== PROBLEM STATEMENT ==
Return the lines of the data below in which the string "three" occurs.

== MATERIALS PROVIDED ==

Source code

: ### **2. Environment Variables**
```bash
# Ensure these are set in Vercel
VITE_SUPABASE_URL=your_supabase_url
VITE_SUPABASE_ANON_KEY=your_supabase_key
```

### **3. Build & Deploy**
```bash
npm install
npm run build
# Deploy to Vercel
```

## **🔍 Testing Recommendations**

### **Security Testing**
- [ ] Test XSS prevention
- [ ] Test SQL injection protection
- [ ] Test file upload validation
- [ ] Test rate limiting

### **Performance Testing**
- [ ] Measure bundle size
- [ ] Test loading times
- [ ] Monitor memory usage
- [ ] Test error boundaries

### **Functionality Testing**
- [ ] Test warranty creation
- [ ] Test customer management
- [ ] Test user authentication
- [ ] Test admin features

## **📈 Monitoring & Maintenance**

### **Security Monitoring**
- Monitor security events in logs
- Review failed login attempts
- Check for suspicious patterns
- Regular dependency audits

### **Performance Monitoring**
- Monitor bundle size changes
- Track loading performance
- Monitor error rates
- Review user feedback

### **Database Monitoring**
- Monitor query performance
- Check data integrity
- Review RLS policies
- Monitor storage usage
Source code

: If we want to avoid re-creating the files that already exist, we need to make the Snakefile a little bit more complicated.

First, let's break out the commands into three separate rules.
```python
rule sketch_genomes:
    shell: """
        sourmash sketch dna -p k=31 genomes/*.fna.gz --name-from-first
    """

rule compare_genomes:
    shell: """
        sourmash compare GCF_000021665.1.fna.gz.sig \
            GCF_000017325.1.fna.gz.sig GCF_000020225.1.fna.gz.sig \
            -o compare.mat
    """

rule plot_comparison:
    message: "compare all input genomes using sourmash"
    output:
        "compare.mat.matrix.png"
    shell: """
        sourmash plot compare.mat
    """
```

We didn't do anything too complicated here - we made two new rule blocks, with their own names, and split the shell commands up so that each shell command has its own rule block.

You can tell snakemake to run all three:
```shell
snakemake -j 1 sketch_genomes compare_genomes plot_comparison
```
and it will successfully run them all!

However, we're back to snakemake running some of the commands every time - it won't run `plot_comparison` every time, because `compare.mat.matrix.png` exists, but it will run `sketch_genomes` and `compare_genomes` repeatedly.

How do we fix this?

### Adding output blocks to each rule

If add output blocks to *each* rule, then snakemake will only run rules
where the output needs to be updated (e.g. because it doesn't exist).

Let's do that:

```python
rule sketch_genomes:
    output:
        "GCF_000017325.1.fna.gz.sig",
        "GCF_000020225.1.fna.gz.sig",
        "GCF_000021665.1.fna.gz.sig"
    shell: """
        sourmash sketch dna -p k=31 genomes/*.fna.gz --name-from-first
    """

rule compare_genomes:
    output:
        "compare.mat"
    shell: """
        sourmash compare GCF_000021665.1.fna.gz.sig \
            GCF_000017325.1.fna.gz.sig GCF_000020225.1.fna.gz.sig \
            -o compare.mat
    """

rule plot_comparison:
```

== RESPONSE ==
First, let's break out the commands into three separate rules.
You can tell snakemake to run all three:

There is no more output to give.